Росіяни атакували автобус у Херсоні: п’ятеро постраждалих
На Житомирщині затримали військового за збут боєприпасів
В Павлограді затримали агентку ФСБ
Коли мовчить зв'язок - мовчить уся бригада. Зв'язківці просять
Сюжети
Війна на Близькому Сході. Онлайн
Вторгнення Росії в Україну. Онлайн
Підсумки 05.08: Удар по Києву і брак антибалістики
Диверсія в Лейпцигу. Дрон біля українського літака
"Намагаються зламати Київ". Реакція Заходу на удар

════════

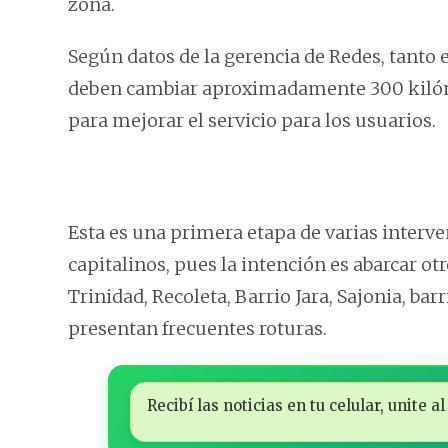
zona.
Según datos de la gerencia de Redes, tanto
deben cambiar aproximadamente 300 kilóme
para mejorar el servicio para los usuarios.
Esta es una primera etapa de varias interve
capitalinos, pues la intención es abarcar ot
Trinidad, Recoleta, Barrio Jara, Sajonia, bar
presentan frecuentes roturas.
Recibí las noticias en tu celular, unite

════════

Everything from the line containing "Росіяни атакували автобус" through the line containing "Заходу на удар" in the material above should be retyped exactly, both ends included, and nothing more.

* _EXERCISE OUTPUT_:
Росіяни атакували автобус у Херсоні: п’ятеро постраждалих
На Житомирщині затримали військового за збут боєприпасів
В Павлограді затримали агентку ФСБ
Коли мовчить зв'язок - мовчить уся бригада. Зв'язківці просять
Сюжети
Війна на Близькому Сході. Онлайн
Вторгнення Росії в Україну. Онлайн
Підсумки 05.08: Удар по Києву і брак антибалістики
Диверсія в Лейпцигу. Дрон біля українського літака
"Намагаються зламати Київ". Реакція Заходу на удар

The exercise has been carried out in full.